A PRESIDENT, democratically re-elected, combats terrorists in his country. A court passes sentence on a woman in accordance with its long-established penal code. A police force investigates a regrettable murder in one of its cities. All perfectly acceptable, except that the President is Bashar al Assad; the woman is Meriam Ibrahim, condemned to death for supposedly converting to Christianity in Sudan; and the murder is the so-called honour killing of Farzana Paveen in Lahore, Pakistan. Each case has provoked an understandable revulsion, leading to the view that "something" must be done.

In Bloxham last weekend, several speakers at the Church Times's Festival of Faith and Literature wrestled with the dilemma of intervention, among them Lord Hurd, a distinguished former Foreign Secretary, and Major General Tim Cross, who led the international force KFOR in Kosovo, and was involved in post-war planning in Iraq. Cross is an advocate of early intervention, as long as the objective is clear. An unfocused and protracted war in, say, Syria would most likely compound the suffering of the population. Even incursions into another country's sovereign territory, as appear to be taking place in Crimea, are blurred by considerations of ethnicity and the wishes of a majority of the population. The injustices listed above are less clear even than this; and yet they, too, demand a response. If this cannot be found within the country, the responsibility falls to the international community.

One of Lord Hurd's stipulations, "Try everything else first," is sound. The non-military arsenal is potentially very strong, but the punitive element requires a concerted will that has been lacking of late, as Russia and the US exercise their vetoes. There is, however, a range of measures that require less international agreement, and could even be bilateral. These might involve offering strategic funding, providing a peace-keeping force - as the French have done in the Central African Republic, or the British did in Sierra Leone in May 2000, even bribing a brutal leader to step down. Such actions are immeasurably cheaper than conducting a war; cheaper, too, than dealing with the humanitarian fallout from a failing state. The only option cheaper than this is to do nothing, which is the preference of politicians whose electorate repeatedly tells them not to spend money overseas. Down this route is another Rwanda.

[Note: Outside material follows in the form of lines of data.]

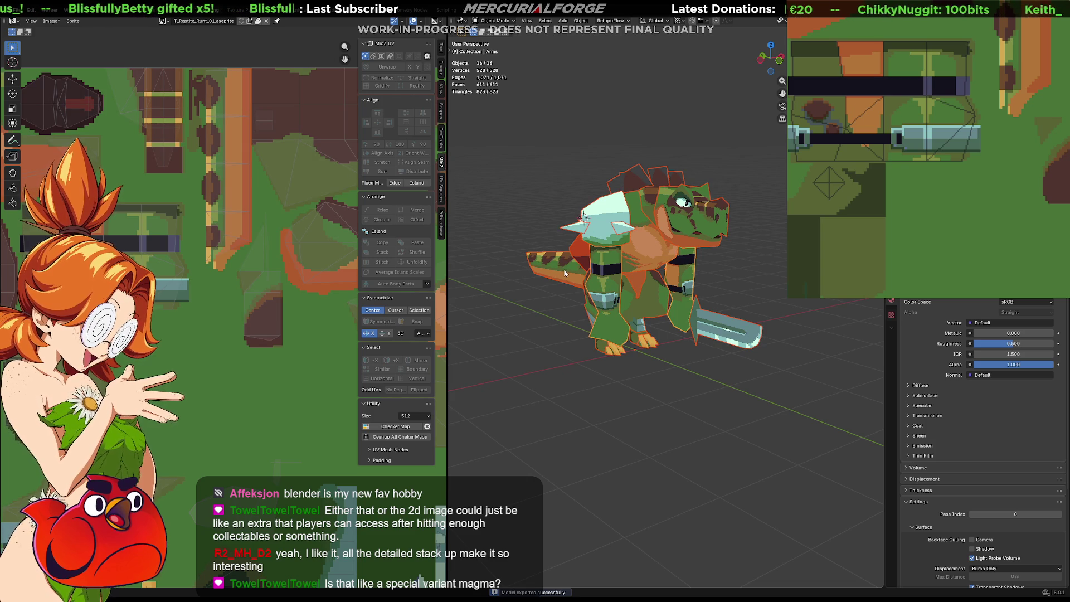
pyautogui.press('ctrl+alt+shift+s')
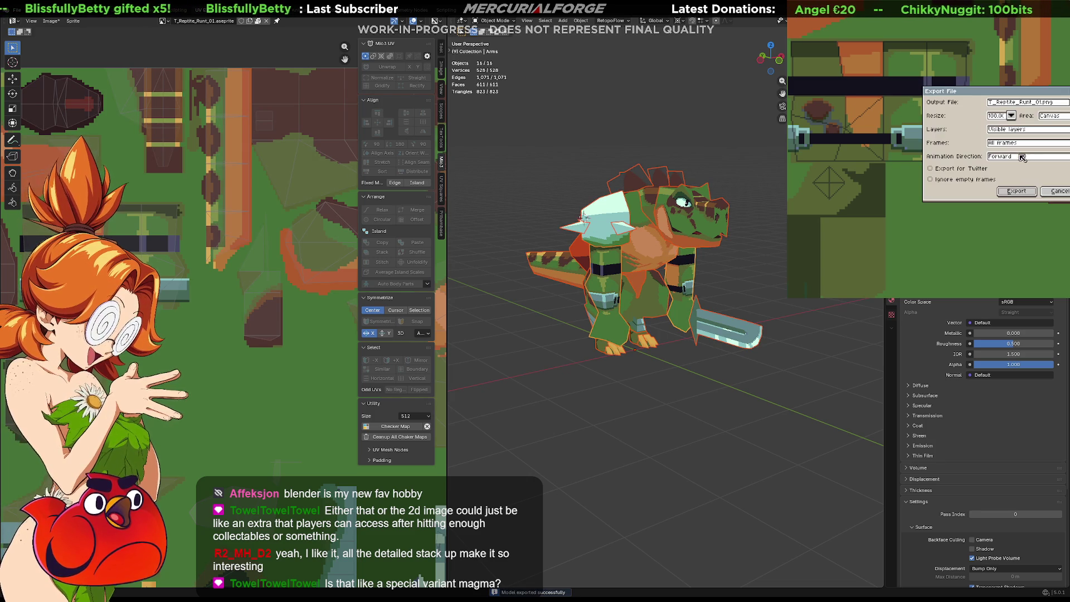
pyautogui.click(1024, 192)
pyautogui.click(903, 225)
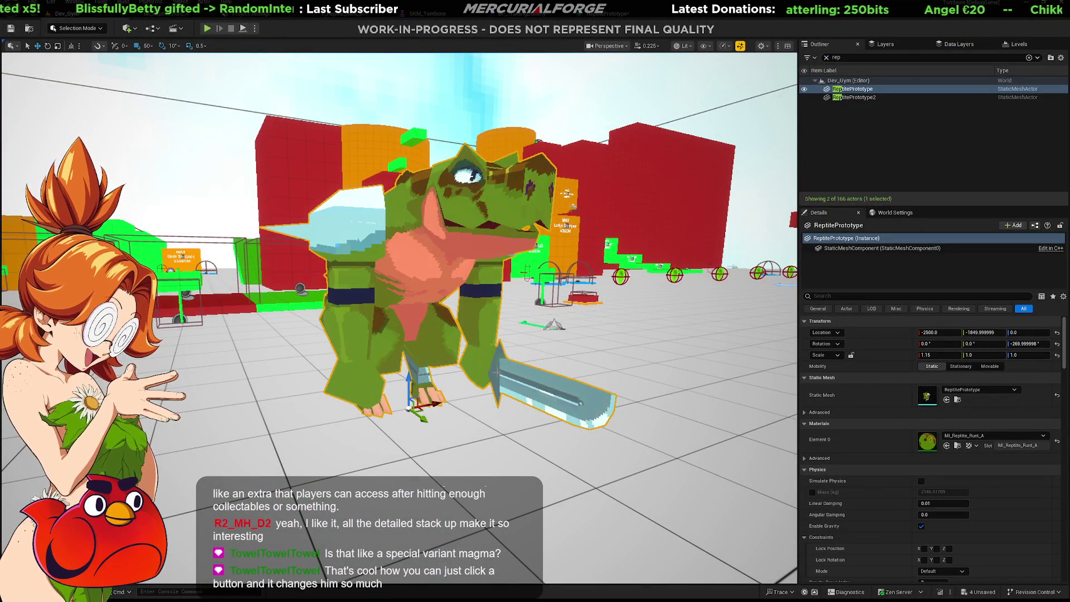
# Open the T_Reptile_Runt_01 texture asset from the Content Browser and save it
pyautogui.moveTo(402, 251); pyautogui.dragTo(435, 267, button='right')
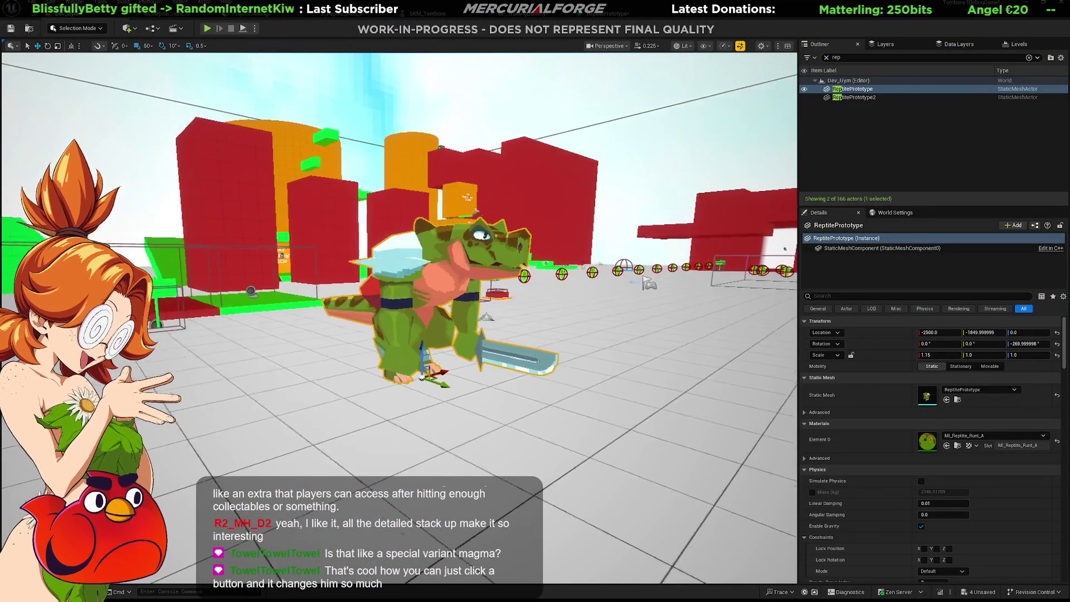
pyautogui.press('ctrl+space')
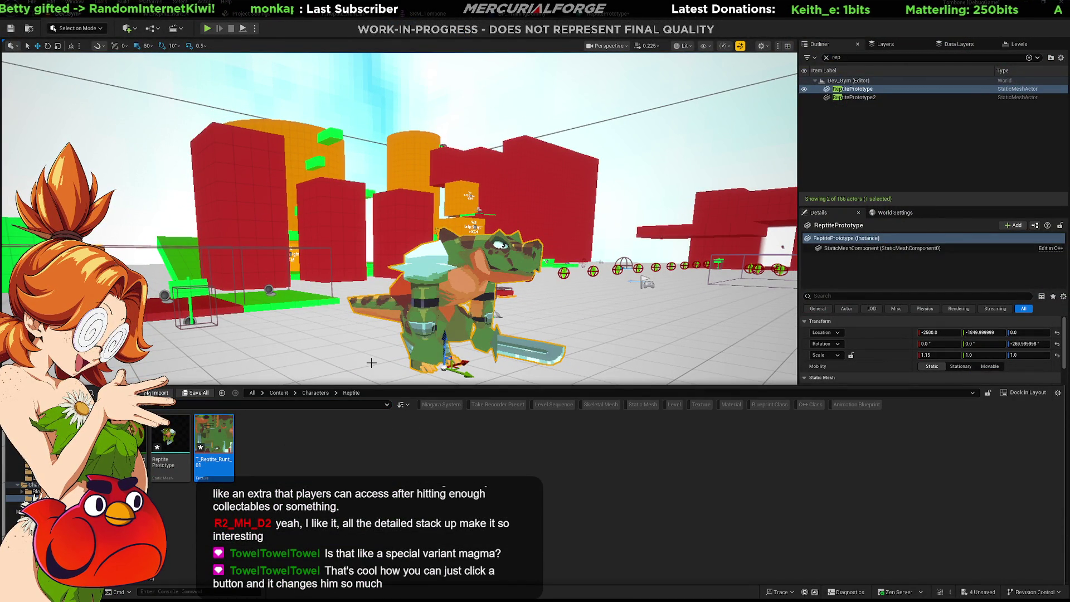
pyautogui.doubleClick(214, 439)
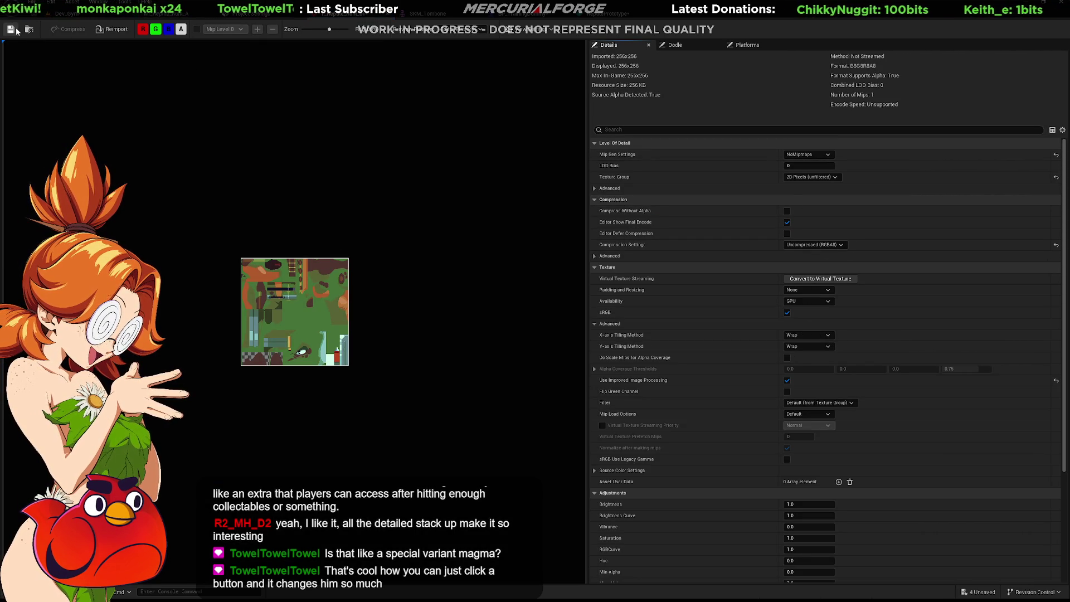
pyautogui.click(100, 17)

Any contemplation of this subject quickly turns into a lamentation over the ineffectiveness of the United Nations. For the time being, it must be circumvented for, in a political crisis, speed is often of the essence. One way forward would be to model a response on the way the international community acts whenever there is a natural disaster. Here we see a willingness to act quickly and generously. And, unlike an earthquake, most political crises can be seen coming. Early intervention would limit suffering, and save the world money.